**TASK OBJECTIVE:**
Begin at the line that has "Dec. 31, 2018, Mar. 31, 2019" and stop after the line that has "Which series has the largest total". Write out those entries again with "higher" changed to "greater" and nothing else altered.

**STORED DATA:**
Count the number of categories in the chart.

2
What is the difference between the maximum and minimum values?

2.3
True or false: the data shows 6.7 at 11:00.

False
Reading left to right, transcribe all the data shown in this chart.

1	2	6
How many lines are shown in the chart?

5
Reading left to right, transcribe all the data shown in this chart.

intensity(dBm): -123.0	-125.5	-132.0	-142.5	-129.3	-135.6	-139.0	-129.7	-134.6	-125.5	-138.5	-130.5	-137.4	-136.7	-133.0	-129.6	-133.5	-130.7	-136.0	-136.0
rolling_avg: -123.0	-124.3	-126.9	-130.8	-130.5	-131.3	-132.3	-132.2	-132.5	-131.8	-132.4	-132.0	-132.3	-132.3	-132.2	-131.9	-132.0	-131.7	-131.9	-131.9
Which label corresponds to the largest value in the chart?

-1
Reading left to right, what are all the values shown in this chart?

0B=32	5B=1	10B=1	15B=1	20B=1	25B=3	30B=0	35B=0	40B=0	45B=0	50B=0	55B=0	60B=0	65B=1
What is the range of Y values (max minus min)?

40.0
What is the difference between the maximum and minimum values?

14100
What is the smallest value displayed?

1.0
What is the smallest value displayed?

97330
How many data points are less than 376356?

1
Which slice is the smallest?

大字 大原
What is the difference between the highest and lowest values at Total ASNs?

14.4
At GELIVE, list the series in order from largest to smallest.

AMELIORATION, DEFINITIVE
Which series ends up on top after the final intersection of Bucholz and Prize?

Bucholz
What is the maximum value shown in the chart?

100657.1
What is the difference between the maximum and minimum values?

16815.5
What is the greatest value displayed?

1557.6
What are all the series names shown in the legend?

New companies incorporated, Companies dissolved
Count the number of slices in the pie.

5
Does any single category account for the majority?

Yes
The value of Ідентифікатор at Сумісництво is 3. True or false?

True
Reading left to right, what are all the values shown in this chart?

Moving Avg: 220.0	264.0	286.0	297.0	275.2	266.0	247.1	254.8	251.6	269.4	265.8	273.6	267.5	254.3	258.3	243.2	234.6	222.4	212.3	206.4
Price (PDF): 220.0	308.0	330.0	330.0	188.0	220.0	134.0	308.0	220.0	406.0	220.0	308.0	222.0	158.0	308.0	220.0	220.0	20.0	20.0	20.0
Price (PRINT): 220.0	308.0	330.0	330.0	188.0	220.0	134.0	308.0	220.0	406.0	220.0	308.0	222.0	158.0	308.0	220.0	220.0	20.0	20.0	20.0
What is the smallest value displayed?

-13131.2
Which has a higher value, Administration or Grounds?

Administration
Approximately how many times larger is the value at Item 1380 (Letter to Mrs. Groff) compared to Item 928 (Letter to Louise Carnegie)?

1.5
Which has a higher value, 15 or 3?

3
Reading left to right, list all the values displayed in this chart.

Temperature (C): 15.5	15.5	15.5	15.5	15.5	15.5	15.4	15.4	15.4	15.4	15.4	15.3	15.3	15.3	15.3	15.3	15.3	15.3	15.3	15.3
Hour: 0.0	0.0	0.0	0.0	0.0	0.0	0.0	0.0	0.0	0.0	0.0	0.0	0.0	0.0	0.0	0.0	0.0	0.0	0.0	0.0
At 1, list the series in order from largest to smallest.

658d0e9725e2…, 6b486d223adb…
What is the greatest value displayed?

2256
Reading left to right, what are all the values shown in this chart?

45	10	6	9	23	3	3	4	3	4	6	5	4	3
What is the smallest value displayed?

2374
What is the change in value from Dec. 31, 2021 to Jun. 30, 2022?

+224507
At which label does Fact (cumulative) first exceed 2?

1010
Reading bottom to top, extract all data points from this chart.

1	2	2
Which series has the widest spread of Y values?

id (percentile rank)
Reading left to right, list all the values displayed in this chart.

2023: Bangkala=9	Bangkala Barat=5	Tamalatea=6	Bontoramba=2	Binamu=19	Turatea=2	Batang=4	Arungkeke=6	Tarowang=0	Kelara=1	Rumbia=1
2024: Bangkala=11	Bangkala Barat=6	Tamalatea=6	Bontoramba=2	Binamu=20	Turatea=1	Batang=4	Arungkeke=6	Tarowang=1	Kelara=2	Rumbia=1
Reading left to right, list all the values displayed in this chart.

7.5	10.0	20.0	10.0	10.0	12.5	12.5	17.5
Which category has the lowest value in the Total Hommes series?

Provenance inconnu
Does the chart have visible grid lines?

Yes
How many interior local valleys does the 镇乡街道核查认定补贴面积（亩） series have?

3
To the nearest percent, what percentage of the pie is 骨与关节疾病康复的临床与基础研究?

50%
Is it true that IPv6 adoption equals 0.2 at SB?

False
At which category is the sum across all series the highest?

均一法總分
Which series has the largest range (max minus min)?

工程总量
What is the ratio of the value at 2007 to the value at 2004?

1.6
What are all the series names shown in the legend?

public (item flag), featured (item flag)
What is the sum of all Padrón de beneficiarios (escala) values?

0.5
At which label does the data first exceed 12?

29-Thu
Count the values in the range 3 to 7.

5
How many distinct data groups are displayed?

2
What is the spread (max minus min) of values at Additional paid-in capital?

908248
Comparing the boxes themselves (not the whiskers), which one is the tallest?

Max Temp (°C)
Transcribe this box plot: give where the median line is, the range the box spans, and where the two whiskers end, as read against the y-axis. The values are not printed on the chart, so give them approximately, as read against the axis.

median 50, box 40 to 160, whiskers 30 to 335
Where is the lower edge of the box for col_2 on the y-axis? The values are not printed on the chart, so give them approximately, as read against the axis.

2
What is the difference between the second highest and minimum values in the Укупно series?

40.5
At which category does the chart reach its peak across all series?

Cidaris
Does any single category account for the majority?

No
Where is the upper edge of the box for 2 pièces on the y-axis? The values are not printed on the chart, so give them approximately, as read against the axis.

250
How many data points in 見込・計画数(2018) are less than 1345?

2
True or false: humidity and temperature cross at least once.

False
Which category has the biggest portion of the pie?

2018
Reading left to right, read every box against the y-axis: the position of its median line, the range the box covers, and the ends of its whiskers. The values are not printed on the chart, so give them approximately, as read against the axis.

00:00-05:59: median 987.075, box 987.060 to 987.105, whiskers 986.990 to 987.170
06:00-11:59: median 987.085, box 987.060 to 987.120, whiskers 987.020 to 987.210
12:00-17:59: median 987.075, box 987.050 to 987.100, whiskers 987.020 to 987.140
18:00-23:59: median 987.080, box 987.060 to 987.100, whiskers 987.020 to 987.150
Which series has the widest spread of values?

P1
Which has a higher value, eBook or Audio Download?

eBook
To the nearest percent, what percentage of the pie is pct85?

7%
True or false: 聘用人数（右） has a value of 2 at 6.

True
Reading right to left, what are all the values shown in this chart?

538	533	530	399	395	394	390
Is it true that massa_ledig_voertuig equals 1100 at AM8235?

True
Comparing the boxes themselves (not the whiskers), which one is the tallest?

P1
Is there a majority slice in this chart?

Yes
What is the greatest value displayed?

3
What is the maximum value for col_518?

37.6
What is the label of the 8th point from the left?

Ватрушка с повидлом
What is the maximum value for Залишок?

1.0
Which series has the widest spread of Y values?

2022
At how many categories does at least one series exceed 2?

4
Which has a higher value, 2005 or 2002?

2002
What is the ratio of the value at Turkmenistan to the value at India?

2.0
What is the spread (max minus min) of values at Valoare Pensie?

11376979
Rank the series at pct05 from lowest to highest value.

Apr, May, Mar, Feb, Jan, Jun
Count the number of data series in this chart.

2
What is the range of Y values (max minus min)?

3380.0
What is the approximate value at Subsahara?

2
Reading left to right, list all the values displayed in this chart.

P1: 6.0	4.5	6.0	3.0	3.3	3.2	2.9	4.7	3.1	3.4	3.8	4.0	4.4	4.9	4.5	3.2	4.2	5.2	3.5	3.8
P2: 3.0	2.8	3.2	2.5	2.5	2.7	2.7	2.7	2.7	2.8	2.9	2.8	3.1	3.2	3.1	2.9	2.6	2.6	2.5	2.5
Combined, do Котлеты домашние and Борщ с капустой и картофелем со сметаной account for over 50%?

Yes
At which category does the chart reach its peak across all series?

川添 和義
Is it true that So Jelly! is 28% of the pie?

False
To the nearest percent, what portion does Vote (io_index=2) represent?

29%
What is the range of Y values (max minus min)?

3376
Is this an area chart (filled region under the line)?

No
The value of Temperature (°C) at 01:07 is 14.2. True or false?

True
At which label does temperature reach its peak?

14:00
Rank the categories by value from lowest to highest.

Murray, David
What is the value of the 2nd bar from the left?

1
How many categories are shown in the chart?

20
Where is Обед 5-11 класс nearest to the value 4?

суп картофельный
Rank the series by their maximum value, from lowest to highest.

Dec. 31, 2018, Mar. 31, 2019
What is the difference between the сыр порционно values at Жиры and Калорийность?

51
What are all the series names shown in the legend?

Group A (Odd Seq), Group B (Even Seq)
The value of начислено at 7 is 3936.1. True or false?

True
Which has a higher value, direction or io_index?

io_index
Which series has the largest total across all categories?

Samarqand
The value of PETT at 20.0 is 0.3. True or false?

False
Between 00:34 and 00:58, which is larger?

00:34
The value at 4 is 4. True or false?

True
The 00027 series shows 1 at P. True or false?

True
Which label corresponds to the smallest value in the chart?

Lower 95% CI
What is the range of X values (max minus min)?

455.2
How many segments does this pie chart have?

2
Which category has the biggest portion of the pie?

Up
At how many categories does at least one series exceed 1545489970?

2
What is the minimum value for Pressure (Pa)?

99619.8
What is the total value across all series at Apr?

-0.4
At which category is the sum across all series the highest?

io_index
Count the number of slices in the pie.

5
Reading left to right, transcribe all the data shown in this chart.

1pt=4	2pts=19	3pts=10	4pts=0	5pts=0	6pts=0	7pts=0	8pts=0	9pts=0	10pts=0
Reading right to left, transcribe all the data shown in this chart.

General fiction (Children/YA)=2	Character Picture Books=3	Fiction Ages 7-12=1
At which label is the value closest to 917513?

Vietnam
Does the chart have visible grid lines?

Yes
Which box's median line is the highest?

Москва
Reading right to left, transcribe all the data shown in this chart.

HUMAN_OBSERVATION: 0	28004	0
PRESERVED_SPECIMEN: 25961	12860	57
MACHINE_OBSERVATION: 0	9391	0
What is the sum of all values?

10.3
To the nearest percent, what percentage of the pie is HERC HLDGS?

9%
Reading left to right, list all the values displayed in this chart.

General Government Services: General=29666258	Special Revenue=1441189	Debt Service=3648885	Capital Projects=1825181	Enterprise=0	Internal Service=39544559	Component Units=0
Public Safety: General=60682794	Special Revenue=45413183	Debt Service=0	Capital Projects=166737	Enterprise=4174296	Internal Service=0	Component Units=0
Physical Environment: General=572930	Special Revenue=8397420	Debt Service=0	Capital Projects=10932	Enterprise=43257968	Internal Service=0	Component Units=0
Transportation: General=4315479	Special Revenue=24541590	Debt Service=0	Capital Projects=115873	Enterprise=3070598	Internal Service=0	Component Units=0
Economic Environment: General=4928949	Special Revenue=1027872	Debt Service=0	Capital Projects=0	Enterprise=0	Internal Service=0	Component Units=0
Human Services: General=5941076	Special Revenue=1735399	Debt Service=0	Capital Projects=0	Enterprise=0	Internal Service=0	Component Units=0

**EXPECTED ANSWER:**
Dec. 31, 2018, Mar. 31, 2019
What is the difference between the сыр порционно values at Жиры and Калорийность?

51
What are all the series names shown in the legend?

Group A (Odd Seq), Group B (Even Seq)
The value of начислено at 7 is 3936.1. True or false?

True
Which has a greater value, direction or io_index?

io_index
Which series has the largest total across all categories?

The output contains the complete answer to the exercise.